# Experiences, Comments, Reviews etc



## pbryd (1 Jun 2008)

I'm looking for stories, tips, reviews and quotes for a new website I'm putting together all about foldable bikes. 

If anyone has a story or a related site they'd like to share a reciprocal link please send me PM.

I've purposely ommited the URL for the site as I don't want to be seen a someone spamming the forums.

I've PM'd a couple of people asking if I can quote them on the site and would like to say thanks to those have replied. 

Phil


----------



## rogerzilla (17 Jul 2008)

You can fit a B&M IQ Fly to a Brompton, as I discovered last night. You need to find a seat binder QR, probably fit it with a longer M5 bolt, and use that to secure the lamp to its bracket. For folding flip the QR and point the lamp downwards so it clears the main tube (it ends up underneath, because the front wheel is turned through 180 degrees when folded).

The bracket is also fun to fit - I found a curved fork-hugging washer from an old Weinmann caliper which was thinner than the one in the OEM Brompton stack, and this gave enough extra length on the brake bolt to fit the bracket. I also used a new M6 Nyloc nut on the back - this is a bit of a Jesus bolt, as bikes go.


----------

# Input data:
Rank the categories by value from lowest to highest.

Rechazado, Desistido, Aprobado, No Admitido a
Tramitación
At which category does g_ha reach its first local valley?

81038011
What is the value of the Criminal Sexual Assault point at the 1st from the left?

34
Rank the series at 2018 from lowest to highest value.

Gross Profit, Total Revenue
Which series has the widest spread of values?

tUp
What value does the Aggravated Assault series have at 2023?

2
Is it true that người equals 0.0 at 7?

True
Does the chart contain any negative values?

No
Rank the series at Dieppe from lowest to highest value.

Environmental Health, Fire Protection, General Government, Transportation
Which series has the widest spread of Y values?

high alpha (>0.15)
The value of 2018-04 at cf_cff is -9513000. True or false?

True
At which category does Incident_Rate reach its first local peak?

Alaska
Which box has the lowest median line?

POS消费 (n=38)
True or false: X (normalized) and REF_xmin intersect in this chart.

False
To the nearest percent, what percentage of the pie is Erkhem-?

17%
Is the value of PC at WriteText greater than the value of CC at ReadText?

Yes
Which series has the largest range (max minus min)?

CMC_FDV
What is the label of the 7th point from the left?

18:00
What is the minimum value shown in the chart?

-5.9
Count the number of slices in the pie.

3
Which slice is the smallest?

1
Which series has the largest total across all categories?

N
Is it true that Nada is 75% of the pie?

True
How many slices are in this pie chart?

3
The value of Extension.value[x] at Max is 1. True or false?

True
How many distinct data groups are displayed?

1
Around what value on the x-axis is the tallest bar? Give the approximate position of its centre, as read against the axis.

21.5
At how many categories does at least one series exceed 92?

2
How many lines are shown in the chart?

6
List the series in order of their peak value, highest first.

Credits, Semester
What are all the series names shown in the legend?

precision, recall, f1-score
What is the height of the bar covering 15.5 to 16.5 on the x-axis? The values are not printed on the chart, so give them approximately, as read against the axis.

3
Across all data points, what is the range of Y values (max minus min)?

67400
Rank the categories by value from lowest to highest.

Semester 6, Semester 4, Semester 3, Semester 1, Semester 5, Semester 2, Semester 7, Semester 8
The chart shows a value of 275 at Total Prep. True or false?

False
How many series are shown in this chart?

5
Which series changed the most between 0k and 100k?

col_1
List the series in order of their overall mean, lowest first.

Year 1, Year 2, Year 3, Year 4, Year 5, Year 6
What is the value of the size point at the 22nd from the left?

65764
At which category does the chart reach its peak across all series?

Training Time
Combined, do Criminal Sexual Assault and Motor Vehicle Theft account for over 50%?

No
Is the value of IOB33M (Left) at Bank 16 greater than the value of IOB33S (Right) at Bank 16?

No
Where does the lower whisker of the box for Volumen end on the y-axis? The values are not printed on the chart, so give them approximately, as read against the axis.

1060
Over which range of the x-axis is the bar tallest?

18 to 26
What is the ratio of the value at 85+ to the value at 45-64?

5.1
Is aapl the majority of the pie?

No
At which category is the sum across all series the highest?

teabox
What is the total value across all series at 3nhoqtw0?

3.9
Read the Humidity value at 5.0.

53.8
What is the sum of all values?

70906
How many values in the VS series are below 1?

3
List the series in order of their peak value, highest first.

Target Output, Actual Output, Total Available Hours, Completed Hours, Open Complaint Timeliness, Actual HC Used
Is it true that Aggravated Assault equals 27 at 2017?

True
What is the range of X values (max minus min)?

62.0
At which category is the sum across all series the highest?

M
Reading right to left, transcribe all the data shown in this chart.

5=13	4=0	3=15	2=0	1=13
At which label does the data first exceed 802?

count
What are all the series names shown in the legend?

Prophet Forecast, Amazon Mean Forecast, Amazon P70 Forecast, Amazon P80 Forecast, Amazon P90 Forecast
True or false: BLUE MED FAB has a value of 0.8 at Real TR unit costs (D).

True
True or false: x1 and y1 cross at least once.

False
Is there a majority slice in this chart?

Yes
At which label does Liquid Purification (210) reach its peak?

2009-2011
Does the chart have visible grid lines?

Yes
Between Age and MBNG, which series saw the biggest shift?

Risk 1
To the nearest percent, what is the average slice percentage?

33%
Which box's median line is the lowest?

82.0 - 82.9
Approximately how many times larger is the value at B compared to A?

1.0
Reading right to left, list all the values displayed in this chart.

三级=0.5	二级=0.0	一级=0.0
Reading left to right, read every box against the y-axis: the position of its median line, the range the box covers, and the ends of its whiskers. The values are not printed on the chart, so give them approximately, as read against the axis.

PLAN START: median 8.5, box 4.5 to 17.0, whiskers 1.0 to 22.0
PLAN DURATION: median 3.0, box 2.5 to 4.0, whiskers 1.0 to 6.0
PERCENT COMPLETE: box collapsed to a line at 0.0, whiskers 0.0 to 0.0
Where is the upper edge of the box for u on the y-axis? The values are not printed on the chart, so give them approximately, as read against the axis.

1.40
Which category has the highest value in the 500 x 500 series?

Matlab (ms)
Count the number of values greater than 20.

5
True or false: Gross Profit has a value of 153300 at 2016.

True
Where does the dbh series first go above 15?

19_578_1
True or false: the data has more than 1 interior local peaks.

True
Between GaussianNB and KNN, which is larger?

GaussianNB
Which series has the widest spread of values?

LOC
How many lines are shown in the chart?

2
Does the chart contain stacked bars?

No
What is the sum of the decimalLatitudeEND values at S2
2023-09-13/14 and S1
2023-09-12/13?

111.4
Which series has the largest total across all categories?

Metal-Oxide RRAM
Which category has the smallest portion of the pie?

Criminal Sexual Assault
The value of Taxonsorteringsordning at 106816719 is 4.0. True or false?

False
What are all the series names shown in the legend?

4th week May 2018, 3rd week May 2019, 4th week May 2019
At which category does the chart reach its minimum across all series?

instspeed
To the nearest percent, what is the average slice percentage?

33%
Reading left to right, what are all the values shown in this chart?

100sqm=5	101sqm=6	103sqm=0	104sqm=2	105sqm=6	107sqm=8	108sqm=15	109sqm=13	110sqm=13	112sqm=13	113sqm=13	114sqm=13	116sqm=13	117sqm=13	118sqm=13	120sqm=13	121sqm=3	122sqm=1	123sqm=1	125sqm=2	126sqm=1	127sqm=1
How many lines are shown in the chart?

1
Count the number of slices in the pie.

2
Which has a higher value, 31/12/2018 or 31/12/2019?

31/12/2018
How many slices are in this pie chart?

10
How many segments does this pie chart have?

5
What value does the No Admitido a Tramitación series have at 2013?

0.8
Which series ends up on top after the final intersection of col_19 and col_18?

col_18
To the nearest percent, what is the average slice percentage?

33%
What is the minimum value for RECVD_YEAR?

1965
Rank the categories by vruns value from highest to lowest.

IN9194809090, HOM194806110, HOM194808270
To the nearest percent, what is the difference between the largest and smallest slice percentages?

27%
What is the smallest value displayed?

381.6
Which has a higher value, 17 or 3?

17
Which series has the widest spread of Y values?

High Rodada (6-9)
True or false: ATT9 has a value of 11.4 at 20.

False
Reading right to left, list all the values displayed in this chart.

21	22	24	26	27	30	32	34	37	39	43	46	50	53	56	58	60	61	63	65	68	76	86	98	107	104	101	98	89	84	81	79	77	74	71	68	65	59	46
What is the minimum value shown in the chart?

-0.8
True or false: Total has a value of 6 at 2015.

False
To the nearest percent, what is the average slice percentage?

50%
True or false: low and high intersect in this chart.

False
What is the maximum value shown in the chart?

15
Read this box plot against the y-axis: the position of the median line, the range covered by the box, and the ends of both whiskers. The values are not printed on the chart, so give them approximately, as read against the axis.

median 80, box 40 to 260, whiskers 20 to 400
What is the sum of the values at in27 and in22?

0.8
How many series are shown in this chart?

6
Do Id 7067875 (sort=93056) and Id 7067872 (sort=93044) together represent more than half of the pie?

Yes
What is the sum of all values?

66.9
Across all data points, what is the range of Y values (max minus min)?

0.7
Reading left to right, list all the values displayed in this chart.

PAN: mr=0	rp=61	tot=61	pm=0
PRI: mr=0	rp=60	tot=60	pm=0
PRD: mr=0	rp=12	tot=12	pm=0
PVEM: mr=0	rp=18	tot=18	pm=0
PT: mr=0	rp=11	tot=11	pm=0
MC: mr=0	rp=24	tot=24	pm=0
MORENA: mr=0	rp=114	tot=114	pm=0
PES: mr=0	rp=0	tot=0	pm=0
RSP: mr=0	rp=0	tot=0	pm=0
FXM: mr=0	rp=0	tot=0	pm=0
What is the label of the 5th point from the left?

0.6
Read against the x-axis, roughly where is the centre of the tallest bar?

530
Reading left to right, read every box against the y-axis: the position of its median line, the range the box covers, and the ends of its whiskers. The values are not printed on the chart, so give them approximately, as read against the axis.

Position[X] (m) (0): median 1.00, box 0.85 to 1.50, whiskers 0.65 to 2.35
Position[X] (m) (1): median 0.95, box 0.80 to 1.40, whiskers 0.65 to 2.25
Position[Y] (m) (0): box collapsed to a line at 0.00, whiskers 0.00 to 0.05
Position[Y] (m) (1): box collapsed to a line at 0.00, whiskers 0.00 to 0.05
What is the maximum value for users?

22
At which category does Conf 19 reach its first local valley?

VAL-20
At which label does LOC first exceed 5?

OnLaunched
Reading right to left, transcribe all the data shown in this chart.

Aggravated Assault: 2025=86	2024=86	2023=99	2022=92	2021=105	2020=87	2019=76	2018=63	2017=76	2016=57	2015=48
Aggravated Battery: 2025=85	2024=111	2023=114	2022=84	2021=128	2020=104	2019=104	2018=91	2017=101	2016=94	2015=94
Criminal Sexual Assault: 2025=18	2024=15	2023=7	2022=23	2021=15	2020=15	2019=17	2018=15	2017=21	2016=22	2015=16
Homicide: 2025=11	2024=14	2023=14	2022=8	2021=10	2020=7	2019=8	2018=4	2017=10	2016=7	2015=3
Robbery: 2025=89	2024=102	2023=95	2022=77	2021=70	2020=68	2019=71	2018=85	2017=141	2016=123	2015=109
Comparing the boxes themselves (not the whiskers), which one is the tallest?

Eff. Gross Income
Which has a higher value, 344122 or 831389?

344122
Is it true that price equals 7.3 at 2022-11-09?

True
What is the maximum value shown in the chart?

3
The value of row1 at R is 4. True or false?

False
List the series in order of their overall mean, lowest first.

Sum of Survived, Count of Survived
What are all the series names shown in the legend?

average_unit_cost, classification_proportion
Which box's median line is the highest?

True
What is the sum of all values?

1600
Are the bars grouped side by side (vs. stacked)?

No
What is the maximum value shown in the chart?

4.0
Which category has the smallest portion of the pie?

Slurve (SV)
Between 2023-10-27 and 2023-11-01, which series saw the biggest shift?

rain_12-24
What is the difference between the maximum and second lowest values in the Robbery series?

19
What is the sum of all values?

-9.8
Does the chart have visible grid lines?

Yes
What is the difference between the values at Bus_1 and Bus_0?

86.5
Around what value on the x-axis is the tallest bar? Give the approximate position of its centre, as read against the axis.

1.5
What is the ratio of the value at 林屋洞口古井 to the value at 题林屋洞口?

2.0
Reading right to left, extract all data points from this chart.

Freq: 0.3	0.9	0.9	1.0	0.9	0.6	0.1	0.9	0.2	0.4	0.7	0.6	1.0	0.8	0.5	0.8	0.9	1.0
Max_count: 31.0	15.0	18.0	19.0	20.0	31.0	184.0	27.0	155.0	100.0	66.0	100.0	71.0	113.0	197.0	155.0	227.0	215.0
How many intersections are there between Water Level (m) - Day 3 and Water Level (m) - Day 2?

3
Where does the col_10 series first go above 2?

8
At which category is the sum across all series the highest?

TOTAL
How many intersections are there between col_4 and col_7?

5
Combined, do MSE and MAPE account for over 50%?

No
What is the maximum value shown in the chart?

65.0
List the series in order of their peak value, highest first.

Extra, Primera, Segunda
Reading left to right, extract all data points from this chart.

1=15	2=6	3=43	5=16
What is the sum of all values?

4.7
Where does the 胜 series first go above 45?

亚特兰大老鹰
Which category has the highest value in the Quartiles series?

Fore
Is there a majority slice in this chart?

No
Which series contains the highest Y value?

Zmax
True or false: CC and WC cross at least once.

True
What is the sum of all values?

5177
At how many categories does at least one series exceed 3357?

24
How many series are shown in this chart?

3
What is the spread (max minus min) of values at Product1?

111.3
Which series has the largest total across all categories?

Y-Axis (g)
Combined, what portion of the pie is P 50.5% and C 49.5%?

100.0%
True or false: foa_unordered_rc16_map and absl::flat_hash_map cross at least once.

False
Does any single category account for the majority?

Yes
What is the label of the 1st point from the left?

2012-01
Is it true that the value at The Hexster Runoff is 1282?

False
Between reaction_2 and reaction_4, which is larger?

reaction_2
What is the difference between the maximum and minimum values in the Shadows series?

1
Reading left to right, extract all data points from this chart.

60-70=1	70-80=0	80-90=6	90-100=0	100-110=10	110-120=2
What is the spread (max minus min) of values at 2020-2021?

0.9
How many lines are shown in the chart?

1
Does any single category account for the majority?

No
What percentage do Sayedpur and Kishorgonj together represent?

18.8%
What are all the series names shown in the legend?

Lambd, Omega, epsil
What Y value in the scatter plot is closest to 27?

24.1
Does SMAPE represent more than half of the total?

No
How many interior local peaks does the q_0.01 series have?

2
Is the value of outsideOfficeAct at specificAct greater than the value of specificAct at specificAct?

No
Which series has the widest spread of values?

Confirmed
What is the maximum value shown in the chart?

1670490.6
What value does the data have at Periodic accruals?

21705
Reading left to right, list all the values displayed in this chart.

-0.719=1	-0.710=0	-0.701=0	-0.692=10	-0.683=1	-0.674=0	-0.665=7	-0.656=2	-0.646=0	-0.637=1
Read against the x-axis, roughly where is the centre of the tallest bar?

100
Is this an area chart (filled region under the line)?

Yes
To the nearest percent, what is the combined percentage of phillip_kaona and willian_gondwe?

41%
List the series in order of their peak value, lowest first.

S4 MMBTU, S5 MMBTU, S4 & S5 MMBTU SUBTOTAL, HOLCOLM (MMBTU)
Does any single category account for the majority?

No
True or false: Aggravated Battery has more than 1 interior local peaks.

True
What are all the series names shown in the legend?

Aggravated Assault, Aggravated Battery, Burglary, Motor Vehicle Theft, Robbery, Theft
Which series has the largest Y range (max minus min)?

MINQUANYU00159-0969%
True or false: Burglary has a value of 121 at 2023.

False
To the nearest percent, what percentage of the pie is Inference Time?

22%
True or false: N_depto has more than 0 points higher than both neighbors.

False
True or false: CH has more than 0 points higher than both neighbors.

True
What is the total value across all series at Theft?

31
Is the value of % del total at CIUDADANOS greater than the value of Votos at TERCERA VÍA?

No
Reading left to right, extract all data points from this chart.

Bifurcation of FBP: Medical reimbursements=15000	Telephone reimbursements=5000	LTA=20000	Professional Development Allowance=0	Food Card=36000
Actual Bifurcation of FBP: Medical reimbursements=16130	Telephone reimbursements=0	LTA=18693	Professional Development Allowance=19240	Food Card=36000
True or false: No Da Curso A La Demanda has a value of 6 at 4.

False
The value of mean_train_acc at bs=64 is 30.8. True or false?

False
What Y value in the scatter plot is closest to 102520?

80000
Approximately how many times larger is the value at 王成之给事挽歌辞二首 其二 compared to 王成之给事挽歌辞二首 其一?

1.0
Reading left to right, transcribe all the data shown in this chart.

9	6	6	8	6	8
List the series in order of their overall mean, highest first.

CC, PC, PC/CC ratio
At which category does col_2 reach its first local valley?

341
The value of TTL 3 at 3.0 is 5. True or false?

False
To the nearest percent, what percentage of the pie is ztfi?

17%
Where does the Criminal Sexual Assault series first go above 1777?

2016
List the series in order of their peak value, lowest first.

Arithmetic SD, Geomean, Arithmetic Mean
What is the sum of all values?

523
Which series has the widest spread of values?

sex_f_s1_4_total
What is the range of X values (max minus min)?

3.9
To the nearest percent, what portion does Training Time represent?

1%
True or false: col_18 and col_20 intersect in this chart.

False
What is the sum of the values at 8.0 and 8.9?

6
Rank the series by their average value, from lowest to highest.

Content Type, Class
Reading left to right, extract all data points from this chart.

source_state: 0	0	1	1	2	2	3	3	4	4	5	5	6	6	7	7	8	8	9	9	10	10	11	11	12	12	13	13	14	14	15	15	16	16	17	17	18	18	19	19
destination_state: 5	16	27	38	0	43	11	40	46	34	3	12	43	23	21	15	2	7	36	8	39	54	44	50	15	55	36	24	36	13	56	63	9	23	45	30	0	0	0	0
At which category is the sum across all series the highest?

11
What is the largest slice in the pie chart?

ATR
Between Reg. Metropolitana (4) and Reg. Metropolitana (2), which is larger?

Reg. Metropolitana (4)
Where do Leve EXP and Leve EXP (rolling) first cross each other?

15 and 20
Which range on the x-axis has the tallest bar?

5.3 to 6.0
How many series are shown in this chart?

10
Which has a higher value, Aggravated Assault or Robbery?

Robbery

# Exercise set:
(a) Print the passage of the folding bike forum thread starting at "I've purposely ommited" and ending at "(17 Jul 2008)", copied word for word.
(b) Collect each line in the records that includes the string "Burglary".

# Results by task:
(a)
I've purposely ommited the URL for the site as I don't want to be seen a someone spamming the forums.

I've PM'd a couple of people asking if I can quote them on the site and would like to say thanks to those have replied. 

Phil


----------



## rogerzilla (17 Jul 2008)

(b)
Aggravated Assault, Aggravated Battery, Burglary, Motor Vehicle Theft, Robbery, Theft
True or false: Burglary has a value of 121 at 2023.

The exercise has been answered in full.